Cardiologie
Chirurgie non-cardiaque : la colchicine post-opératoire pour diminuer les complications cardiaques ?
La colchicine utilisée en post-opératoire d’une intervention chirurgicale non-cardiaque lourde permettrait-elle de diminuer l’inflammation, et ainsi le risque de complications cardiaques ? L’étude COP-AF lève le voile.
- Lars Neumann/iStock
Des niveaux élevés des biomarqueurs de l’inflammation à l’issue d’une chirurgie non-cardiaque lourde sont associés à un risque accru de fibrillation atriale per-opératoire et de lésions myocardiques. Or, l'action anti-inflammatoire de la colchicine semble diminuer l’incidence de ce type de complications (réduction du risque de FA après chirurgie cardiaque confirmé dans des essais cliniques et diminution des évènements cardiovasculaires chez les patients atteints de coronoropathie).

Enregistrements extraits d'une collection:
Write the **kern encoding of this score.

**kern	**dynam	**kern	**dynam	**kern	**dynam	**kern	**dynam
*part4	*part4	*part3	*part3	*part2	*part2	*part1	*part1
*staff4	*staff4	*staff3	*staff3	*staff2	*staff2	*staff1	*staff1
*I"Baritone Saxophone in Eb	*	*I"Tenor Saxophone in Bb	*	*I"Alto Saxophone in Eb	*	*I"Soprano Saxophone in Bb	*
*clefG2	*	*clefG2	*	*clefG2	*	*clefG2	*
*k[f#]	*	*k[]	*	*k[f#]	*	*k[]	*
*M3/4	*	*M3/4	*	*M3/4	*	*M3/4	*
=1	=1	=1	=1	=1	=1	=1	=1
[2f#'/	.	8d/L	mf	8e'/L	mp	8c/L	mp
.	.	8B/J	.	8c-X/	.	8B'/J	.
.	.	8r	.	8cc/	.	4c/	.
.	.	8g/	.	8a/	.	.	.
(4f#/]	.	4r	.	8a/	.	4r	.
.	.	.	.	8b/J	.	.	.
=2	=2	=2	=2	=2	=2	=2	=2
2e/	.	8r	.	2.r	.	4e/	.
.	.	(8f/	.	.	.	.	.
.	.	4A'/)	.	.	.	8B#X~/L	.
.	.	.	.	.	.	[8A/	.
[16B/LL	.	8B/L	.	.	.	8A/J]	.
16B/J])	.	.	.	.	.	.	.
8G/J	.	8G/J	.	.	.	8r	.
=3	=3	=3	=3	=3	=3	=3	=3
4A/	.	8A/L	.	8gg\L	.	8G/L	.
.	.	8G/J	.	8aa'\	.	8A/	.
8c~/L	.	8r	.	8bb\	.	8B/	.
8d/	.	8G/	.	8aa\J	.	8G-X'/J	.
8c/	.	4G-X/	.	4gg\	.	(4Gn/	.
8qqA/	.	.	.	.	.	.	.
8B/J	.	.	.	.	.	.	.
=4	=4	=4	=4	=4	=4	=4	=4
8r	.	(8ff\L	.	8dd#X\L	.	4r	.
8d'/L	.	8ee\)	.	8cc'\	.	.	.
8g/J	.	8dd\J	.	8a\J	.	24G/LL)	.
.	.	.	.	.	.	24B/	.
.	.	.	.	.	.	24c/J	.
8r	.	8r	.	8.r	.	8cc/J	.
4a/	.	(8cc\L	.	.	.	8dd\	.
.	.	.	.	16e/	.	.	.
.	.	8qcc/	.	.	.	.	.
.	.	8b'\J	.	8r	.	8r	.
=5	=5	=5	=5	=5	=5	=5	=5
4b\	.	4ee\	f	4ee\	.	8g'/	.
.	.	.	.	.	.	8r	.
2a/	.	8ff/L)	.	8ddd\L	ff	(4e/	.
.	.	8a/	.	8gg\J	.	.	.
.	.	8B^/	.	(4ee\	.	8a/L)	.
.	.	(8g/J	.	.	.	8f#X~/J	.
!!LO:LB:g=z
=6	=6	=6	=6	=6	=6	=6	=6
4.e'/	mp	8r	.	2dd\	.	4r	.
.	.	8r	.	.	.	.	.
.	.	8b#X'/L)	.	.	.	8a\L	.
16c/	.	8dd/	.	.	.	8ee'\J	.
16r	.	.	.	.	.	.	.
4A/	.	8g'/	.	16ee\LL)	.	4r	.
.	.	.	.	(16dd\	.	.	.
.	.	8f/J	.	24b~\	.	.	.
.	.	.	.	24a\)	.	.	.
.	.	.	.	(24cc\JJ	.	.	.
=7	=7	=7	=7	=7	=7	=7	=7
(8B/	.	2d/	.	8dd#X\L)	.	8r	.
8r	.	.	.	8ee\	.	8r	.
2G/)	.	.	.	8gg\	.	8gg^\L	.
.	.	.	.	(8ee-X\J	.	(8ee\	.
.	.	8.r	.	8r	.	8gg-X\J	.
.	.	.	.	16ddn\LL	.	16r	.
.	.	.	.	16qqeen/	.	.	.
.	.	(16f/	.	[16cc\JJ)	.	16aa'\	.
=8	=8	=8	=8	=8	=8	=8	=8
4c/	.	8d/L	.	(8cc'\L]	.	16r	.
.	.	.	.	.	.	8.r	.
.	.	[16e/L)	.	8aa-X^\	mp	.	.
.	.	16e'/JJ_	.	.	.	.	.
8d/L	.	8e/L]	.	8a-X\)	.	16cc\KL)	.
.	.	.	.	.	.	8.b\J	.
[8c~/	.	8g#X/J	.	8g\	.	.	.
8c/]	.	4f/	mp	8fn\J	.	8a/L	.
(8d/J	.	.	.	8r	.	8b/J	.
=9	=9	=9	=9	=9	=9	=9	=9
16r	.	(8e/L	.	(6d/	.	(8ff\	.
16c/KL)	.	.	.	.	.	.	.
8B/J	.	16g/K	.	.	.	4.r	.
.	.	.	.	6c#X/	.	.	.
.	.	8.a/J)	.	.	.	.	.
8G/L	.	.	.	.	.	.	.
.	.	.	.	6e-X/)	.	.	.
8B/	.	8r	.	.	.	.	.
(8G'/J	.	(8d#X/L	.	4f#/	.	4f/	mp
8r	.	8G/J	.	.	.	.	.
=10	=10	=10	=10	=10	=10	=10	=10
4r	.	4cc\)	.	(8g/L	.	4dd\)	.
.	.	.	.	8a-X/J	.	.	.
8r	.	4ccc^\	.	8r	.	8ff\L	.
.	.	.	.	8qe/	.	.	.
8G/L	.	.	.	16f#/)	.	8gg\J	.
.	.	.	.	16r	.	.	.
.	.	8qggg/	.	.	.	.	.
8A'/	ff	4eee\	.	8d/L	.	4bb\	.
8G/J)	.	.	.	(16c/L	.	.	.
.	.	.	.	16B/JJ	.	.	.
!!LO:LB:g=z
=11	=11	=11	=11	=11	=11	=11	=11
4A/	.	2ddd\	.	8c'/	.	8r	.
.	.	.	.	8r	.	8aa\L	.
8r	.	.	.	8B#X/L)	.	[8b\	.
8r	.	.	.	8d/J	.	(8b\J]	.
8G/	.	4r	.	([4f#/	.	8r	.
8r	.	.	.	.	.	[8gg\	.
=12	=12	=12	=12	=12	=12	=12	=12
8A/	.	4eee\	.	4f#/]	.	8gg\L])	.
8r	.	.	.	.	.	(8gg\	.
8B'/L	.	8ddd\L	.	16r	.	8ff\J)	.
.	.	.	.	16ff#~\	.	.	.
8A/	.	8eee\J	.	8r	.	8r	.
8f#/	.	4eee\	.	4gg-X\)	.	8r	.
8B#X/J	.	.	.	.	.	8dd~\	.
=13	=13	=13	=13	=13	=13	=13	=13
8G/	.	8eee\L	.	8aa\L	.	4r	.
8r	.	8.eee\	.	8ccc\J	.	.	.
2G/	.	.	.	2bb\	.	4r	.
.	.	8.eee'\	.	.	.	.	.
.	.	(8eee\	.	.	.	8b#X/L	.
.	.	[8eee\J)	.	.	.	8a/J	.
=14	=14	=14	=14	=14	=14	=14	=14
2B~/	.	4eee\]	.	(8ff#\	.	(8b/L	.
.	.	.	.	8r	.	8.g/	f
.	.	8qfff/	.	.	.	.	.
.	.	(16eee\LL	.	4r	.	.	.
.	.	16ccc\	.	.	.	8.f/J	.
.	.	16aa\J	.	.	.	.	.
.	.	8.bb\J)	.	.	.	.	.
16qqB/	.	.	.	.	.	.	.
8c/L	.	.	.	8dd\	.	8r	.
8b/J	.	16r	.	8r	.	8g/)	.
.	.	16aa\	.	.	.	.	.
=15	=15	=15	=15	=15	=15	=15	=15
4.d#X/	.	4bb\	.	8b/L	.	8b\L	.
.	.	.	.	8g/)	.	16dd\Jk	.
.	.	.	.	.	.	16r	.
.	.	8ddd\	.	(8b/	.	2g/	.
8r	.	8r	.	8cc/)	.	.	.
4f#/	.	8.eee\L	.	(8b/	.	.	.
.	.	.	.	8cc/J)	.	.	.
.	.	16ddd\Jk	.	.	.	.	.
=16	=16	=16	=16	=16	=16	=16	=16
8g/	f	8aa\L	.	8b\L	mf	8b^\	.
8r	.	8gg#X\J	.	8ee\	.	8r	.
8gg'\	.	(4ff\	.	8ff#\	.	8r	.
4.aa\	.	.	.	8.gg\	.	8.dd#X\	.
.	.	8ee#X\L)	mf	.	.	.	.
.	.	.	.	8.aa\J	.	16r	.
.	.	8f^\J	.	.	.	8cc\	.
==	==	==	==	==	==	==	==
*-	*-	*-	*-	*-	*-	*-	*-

§ CONSIGNE: D'après le texte d'étude, à quoi des niveaux élevés des biomarqueurs de l'inflammation à l'issue d'une chirurgie non-cardiaque lourde sont-ils associés ?

§ RÉPONSE: Ils sont associés à un risque accru de fibrillation atriale per-opératoire et de lésions myocardiques.